Creo que la cuarta y última aparición del ajedrez lo ilustra especialmente bien porque es casi el negativo de los sonetos de Borges. Hacia el final de la novela, Gregorio conoce a un retirado vecino suyo, don Isaías, que, como un dios ausente, ha estado siguiendo desde las alturas de su azotea sus pasos desde que llegara con ocho años a la ciudad, observando, ya que no dominando, sus evoluciones con la misma perspectiva, diríamos, con que un jugador de ajedrez mira el tablero. Pero ocurre que el hombre, como hace Borges en sus sonetos, es un animal que tiene la capacidad de mirar más allá (más alto) del tablero en que juega su vida. Así lo hace también don Isaías, que reformula en una bella cosmología la mise en abîme borgiana: “Hace mucho tiempo […] creí descubrir treinta y dos estrellas que se movían conforme a las reglas del ajedrez [el ajedrez tiene treinta y dos piezas en total]. Y creí que algún sabio antiguo había descubierto ese juego observando, como yo, las evoluciones celestes. Creí entonces que la historia del universo era solo una partida de ajedrez jugada por dioses, y que el día en que uno diese al otro jaque mate se acabaría el mundo”. Hasta ahí el ajedrez existencial, por así decir; pero don Isaías ha perdido ya la confianza en que haya una causa última del universo y es ya, si se quiere, un ajedrecista posmoderno: “Pero de esto hace ya muchos años. Yo entonces era joven. En fin, es tarde y empieza a hacer frío”.

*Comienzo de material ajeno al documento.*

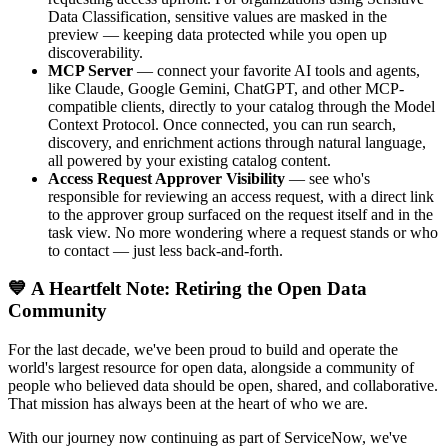
Data Classification, sensitive values are masked in the
preview — keeping data protected while you open up
discoverability.
MCP Server
— connect your favorite AI tools and agents,
like Claude, Google Gemini, ChatGPT, and other MCP-
compatible clients, directly to your catalog through the Model
Context Protocol. Once connected, you can run search,
discovery, and enrichment actions through natural language,
all powered by your existing catalog content.
Access Request Approver Visibility
— see who's
responsible for reviewing an access request, with a direct link
to the approver group surfaced on the request itself and in the
task view. No more wondering where a request stands or who
to contact — just less back-and-forth.
💙 A Heartfelt Note: Retiring the Open Data
Community
For the last decade, we've been proud to build and operate the
world's largest resource for open data, alongside a community of
people who believed data should be open, shared, and collaborative.
That mission has always been at the heart of who we are.
With our journey now continuing as part of ServiceNow, we've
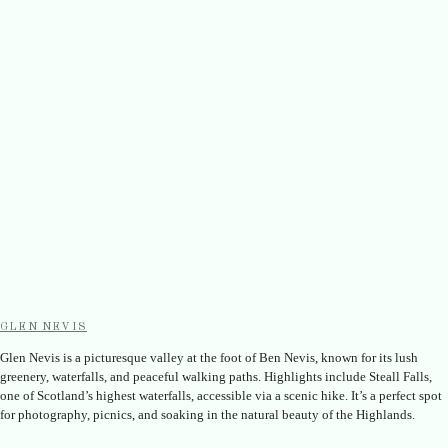
GLEN NEVIS
Glen Nevis is a picturesque valley at the foot of Ben Nevis, known for its lush
greenery, waterfalls, and peaceful walking paths. Highlights include Steall Falls,
one of Scotland’s highest waterfalls, accessible via a scenic hike. It’s a perfect spot
for photography, picnics, and soaking in the natural beauty of the Highlands.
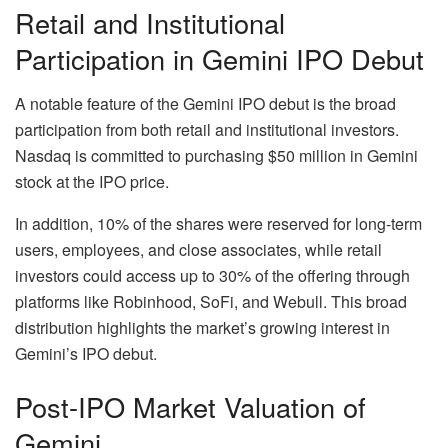
Retail and Institutional
Participation in Gemini IPO Debut
A notable feature of the Gemini IPO debut is the broad
participation from both retail and institutional investors.
Nasdaq is committed to purchasing $50 million in Gemini
stock at the IPO price.
In addition, 10% of the shares were reserved for long-term
users, employees, and close associates, while retail
investors could access up to 30% of the offering through
platforms like Robinhood, SoFi, and Webull. This broad
distribution highlights the market’s growing interest in
Gemini’s IPO debut.
Post-IPO Market Valuation of
Gemini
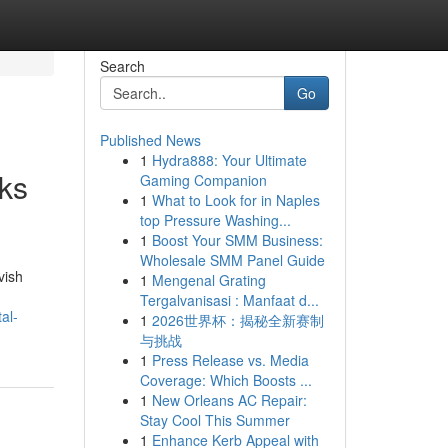
Search
Go
Published News
1
Hydra888: Your Ultimate
ks
Gaming Companion
1
What to Look for in Naples
top Pressure Washing...
1
Boost Your SMM Business:
Wholesale SMM Panel Guide
vish
1
Mengenal Grating
Tergalvanisasi : Manfaat d...
al-
1
2026世界杯：揭秘全新赛制
与挑战
1
Press Release vs. Media
Coverage: Which Boosts ...
1
New Orleans AC Repair:
Stay Cool This Summer
1
Enhance Kerb Appeal with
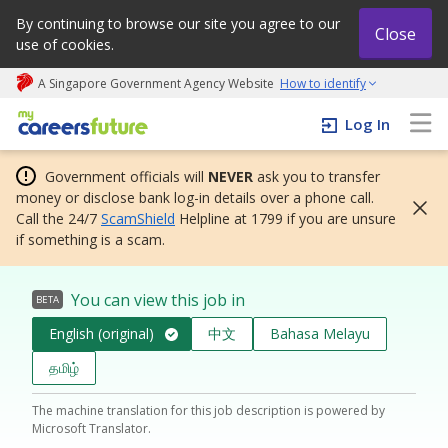
By continuing to browse our site you agree to our
Close
use of cookies.
A Singapore Government Agency Website
How to identify
My careers future | An adapt and grow initiative
Log In
Government officials will
NEVER
ask you to transfer
money or disclose bank log-in details over a phone call.
Call the 24/7
ScamShield
Helpline at 1799 if you are unsure
if something is a scam.
You can view this job in
BETA
English (original)
中文
Bahasa Melayu
தமிழ்
The machine translation for this job description is powered by
Microsoft Translator.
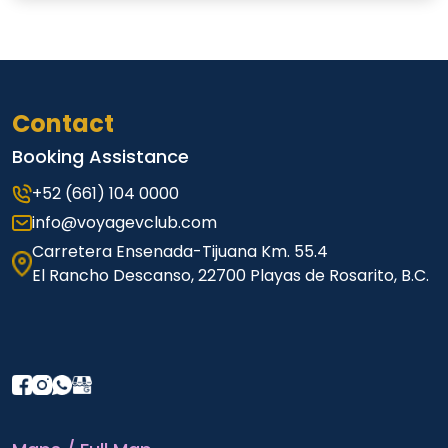
Contact
Booking Assistance
+52 (661) 104 0000
info@voyagevclub.com
Carretera Ensenada-Tijuana Km. 55.4
El Rancho Descanso, 22700 Playas de Rosarito, B.C.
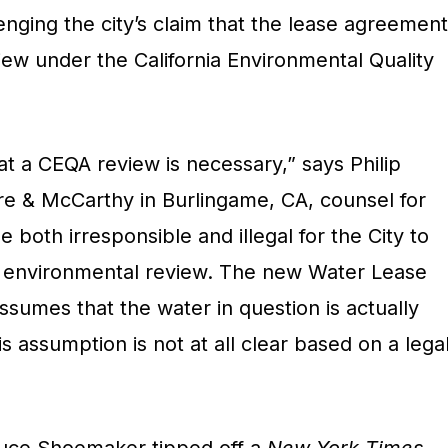
lenging the city’s claim that the lease agreement
view under the California Environmental Quality
at a CEQA review is necessary,” says Philip
tre & McCarthy in Burlingame, CA, counsel for
be both irresponsible and illegal for the City to
 environmental review. The new Water Lease
sumes that the water in question is actually
assumption is not at all clear based on a lega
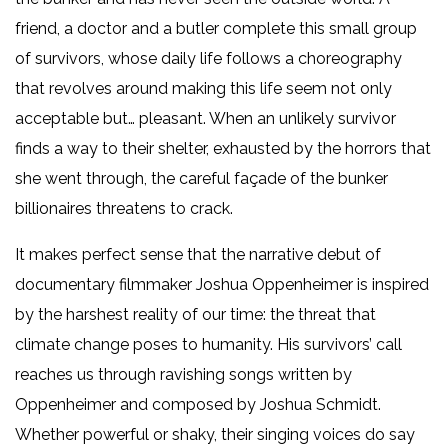
friend, a doctor and a butler complete this small group
of survivors, whose daily life follows a choreography
that revolves around making this life seem not only
acceptable but… pleasant. When an unlikely survivor
finds a way to their shelter, exhausted by the horrors that
she went through, the careful façade of the bunker
billionaires threatens to crack.
It makes perfect sense that the narrative debut of
documentary filmmaker Joshua Oppenheimer is inspired
by the harshest reality of our time: the threat that
climate change poses to humanity. His survivors’ call
reaches us through ravishing songs written by
Oppenheimer and composed by Joshua Schmidt.
Whether powerful or shaky, their singing voices do say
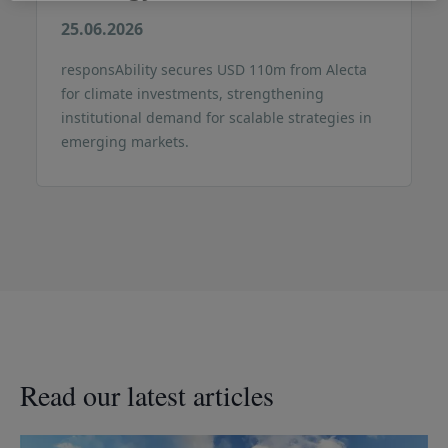
25.06.2026
responsAbility secures USD 110m from Alecta
for climate investments, strengthening
institutional demand for scalable strategies in
emerging markets.
Read our latest articles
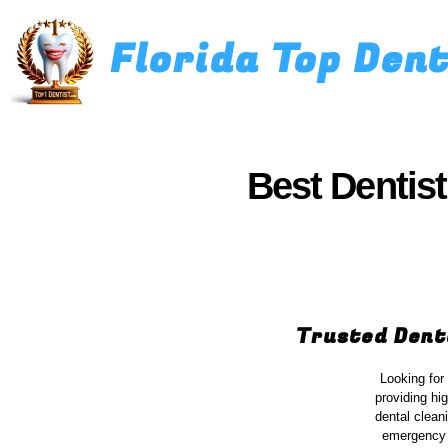
Florida Top Den
Best Dentist
Trusted Dent
Looking for
providing hi
dental clean
emergency d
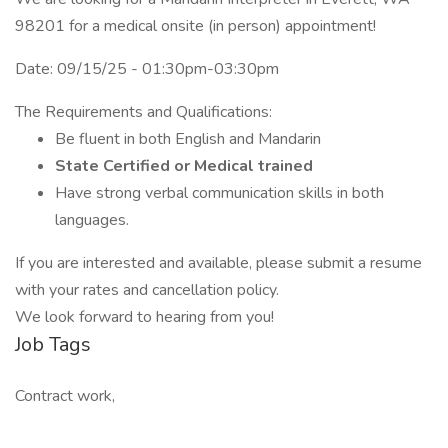
98201 for a medical onsite (in person) appointment!
Date: 09/15/25 - 01:30pm-03:30pm
The Requirements and Qualifications:
Be fluent in both English and Mandarin
State Certified or Medical trained
Have strong verbal communication skills in both
languages.
If you are interested and available, please submit a resume
with your rates and cancellation policy.
We look forward to hearing from you!
Job Tags
Contract work,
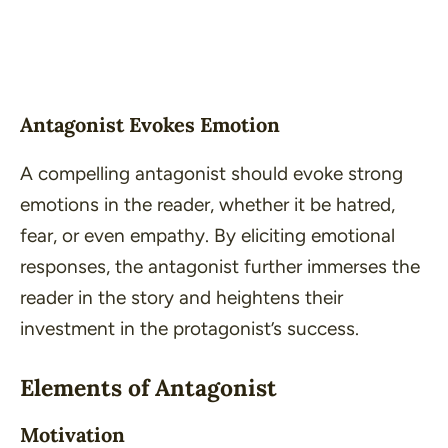
Antagonist Evokes Emotion
A compelling antagonist should evoke strong
emotions in the reader, whether it be hatred,
fear, or even empathy. By eliciting emotional
responses, the antagonist further immerses the
reader in the story and heightens their
investment in the protagonist’s success.
Elements of Antagonist
Motivation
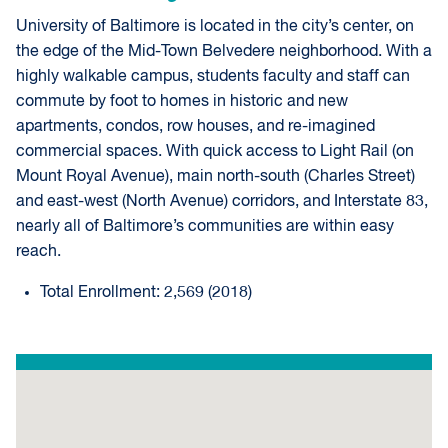
University of Baltimore is located in the city’s center, on
the edge of the Mid-Town Belvedere neighborhood. With a
highly walkable campus, students faculty and staff can
commute by foot to homes in historic and new
apartments, condos, row houses, and re-imagined
commercial spaces. With quick access to Light Rail (on
Mount Royal Avenue), main north-south (Charles Street)
and east-west (North Avenue) corridors, and Interstate 83,
nearly all of Baltimore’s communities are within easy
reach.
Total Enrollment: 2,569 (2018)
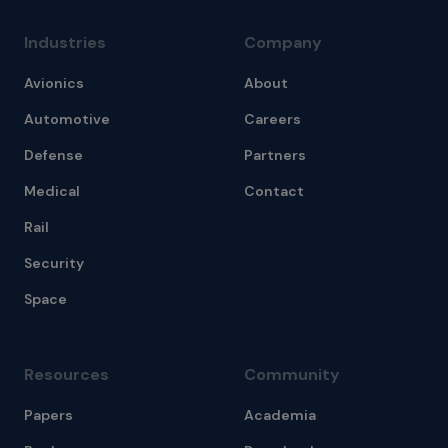
Industries
Company
Avionics
About
Automotive
Careers
Defense
Partners
Medical
Contact
Rail
Security
Space
Resources
Community
Papers
Academia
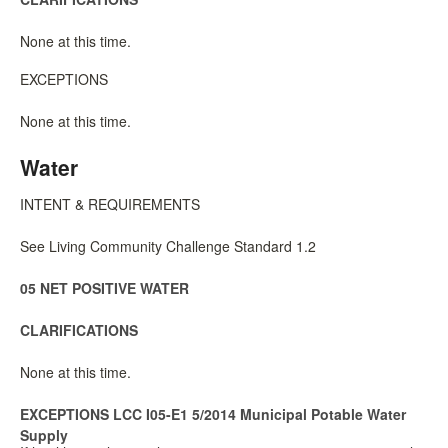
None at this time.
EXCEPTIONS
None at this time.
Water
INTENT & REQUIREMENTS
See Living Community Challenge Standard 1.2
05 NET POSITIVE WATER
CLARIFICATIONS
None at this time.
EXCEPTIONS LCC I05-E1 5/2014 Municipal Potable Water
Supply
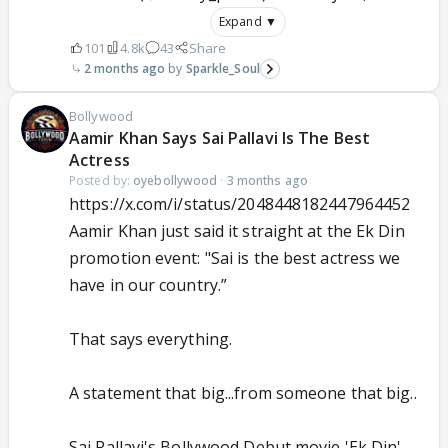
Expand ▼
101
4.8k
43
Share
2 months ago
Sparkle_Soul
Bollywood
Aamir Khan Says Sai Pallavi Is The Best
Actress
Posted by:
oyebollywood
·
3 months ago
https://x.com/i/status/2048448182447964452
Aamir Khan just said it straight at the Ek Din
promotion event: "Sai is the best actress we
have in our country.”
That says everything.
A statement that big...from someone that big..
Sai Pallavi's Bollywood Debut movie 'Ek Din'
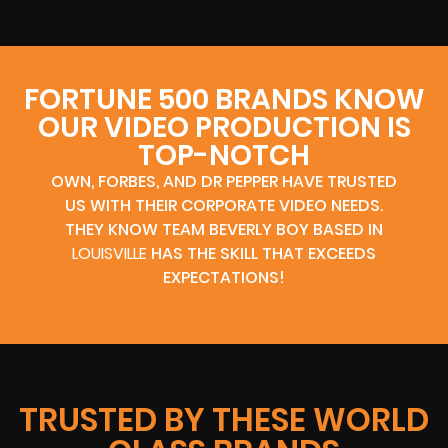
FORTUNE 500 BRANDS KNOW
OUR VIDEO PRODUCTION IS
TOP-NOTCH
OWN, FORBES, AND DR PEPPER HAVE TRUSTED
US WITH THEIR CORPORATE VIDEO NEEDS.
THEY KNOW TEAM BEVERLY BOY BASED IN
LOUISVILLE
HAS THE SKILL THAT EXCEEDS
EXPECTATIONS!
TRUSTED BY THESE WORLD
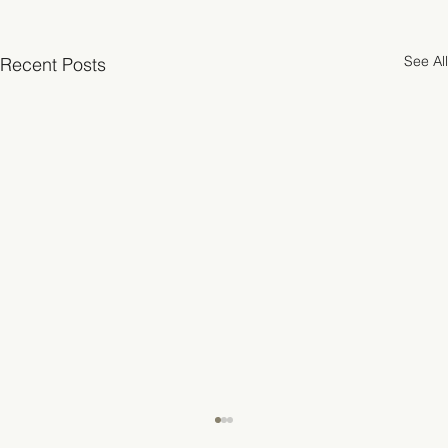
See All
Recent Posts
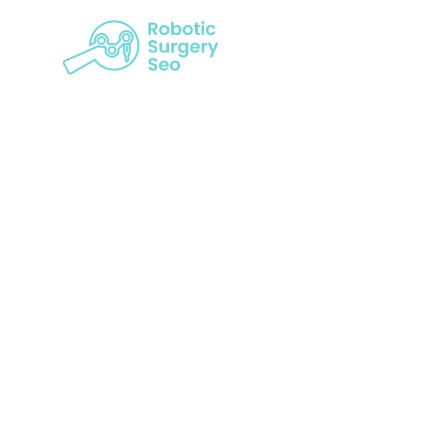
Transformi
P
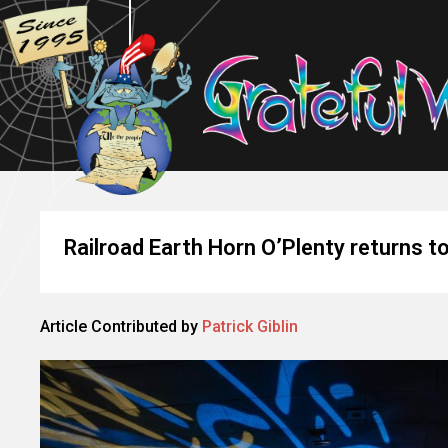
Railroad Earth Horn O’Plenty returns t
Article Contributed by
Patrick Giblin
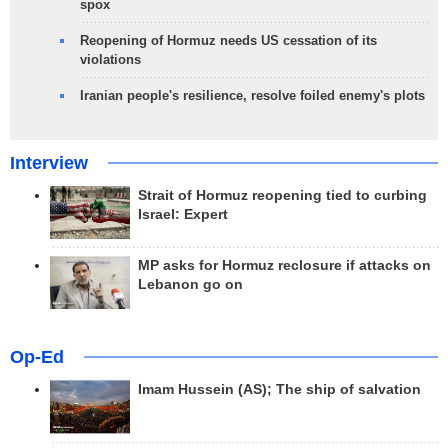
spox
Reopening of Hormuz needs US cessation of its
violations
Iranian people's resilience, resolve foiled enemy's plots
Interview
Strait of Hormuz reopening tied to curbing
Israel: Expert
MP asks for Hormuz reclosure if attacks on
Lebanon go on
Op-Ed
Imam Hussein (AS); The ship of salvation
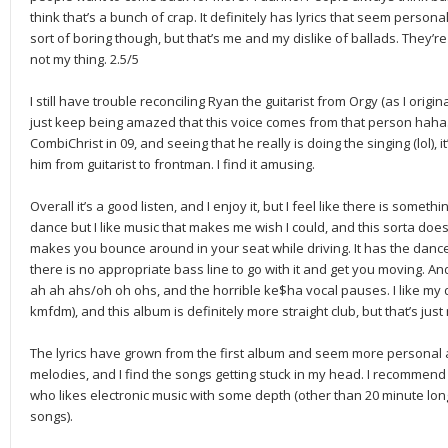
think that’s a bunch of crap. It definitely has lyrics that seem personal 
sort of boring though, but that’s me and my dislike of ballads. They’re 
not my thing. 2.5/5
I still have trouble reconciling Ryan the guitarist from Orgy (as I origi
just keep being amazed that this voice comes from that person haha.
CombiChrist in 09, and seeing that he really is doing the singing (lol), 
him from guitarist to frontman. I find it amusing.
Overall it’s a good listen, and I enjoy it, but I feel like there is somethi
dance but I like music that makes me wish I could, and this sorta doesn’t
makes you bounce around in your seat while driving. It has the dance
there is no appropriate bass line to go with it and get you moving. A
ah ah ahs/oh oh ohs, and the horrible ke$ha vocal pauses. I like my d
kmfdm), and this album is definitely more straight club, but that’s jus
The lyrics have grown from the first album and seem more personal an
melodies, and I find the songs getting stuck in my head. I recommend 
who likes electronic music with some depth (other than 20 minute lo
songs).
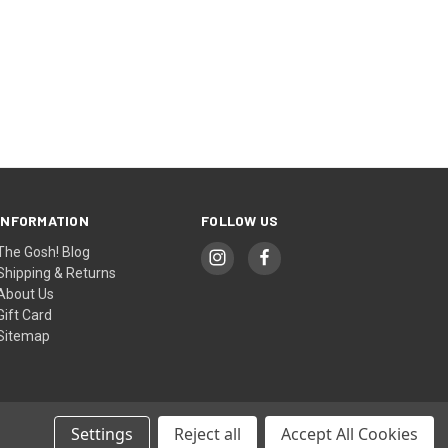
INFORMATION
FOLLOW US
The Gosh! Blog
Shipping & Returns
About Us
Gift Card
Sitemap
Settings
Reject all
Accept All Cookies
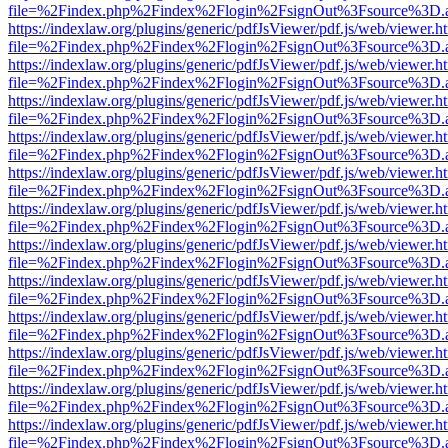
file=%2Findex.php%2Findex%2Flogin%2FsignOut%3Fsource%3D.ame
https://indexlaw.org/plugins/generic/pdfJsViewer/pdf.js/web/viewer.h
file=%2Findex.php%2Findex%2Flogin%2FsignOut%3Fsource%3D.ame
https://indexlaw.org/plugins/generic/pdfJsViewer/pdf.js/web/viewer.h
file=%2Findex.php%2Findex%2Flogin%2FsignOut%3Fsource%3D.ame
https://indexlaw.org/plugins/generic/pdfJsViewer/pdf.js/web/viewer.h
file=%2Findex.php%2Findex%2Flogin%2FsignOut%3Fsource%3D.ame
https://indexlaw.org/plugins/generic/pdfJsViewer/pdf.js/web/viewer.h
file=%2Findex.php%2Findex%2Flogin%2FsignOut%3Fsource%3D.ame
https://indexlaw.org/plugins/generic/pdfJsViewer/pdf.js/web/viewer.h
file=%2Findex.php%2Findex%2Flogin%2FsignOut%3Fsource%3D.ame
https://indexlaw.org/plugins/generic/pdfJsViewer/pdf.js/web/viewer.h
file=%2Findex.php%2Findex%2Flogin%2FsignOut%3Fsource%3D.ame
https://indexlaw.org/plugins/generic/pdfJsViewer/pdf.js/web/viewer.h
file=%2Findex.php%2Findex%2Flogin%2FsignOut%3Fsource%3D.ame
https://indexlaw.org/plugins/generic/pdfJsViewer/pdf.js/web/viewer.h
file=%2Findex.php%2Findex%2Flogin%2FsignOut%3Fsource%3D.ame
https://indexlaw.org/plugins/generic/pdfJsViewer/pdf.js/web/viewer.h
file=%2Findex.php%2Findex%2Flogin%2FsignOut%3Fsource%3D.ame
https://indexlaw.org/plugins/generic/pdfJsViewer/pdf.js/web/viewer.h
file=%2Findex.php%2Findex%2Flogin%2FsignOut%3Fsource%3D.ame
https://indexlaw.org/plugins/generic/pdfJsViewer/pdf.js/web/viewer.h
file=%2Findex.php%2Findex%2Flogin%2FsignOut%3Fsource%3D.ame
https://indexlaw.org/plugins/generic/pdfJsViewer/pdf.js/web/viewer.h
file=%2Findex.php%2Findex%2Flogin%2FsignOut%3Fsource%3D.ame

Así es, en conclusión, que en la novela de Luis Landero se ha perdido el significado del juego que Borges había captado como algo trágico en sus poemas del mismo modo, si no es llevar muy lejos la analogía, que la posmodernidad ha perdido, al menos en parte, el sentido de la vida, aunque este fuera trágico (no digo que esta interpretación pueda extenderse a la lectura global de la novela). En mi opinión, el panorama es desolador si consideramos que el hombre, como diría Victor Frankl, es un animal en busca de sentido que antes prefiere considerar la idea terrible de que los sinsabores y sufrimientos íntimos de la existencia son el propósito mismo de la vida que asumir que es igual reír o llorar, vivir o morir, el ser o la nada. Quizás por eso nos fascina aún la aventura de don Quijote, como la de Faroni: porque recuperan el sentido creativo, trascendente, significativo y, en el más noble sentido de la palabra, infantil del juego.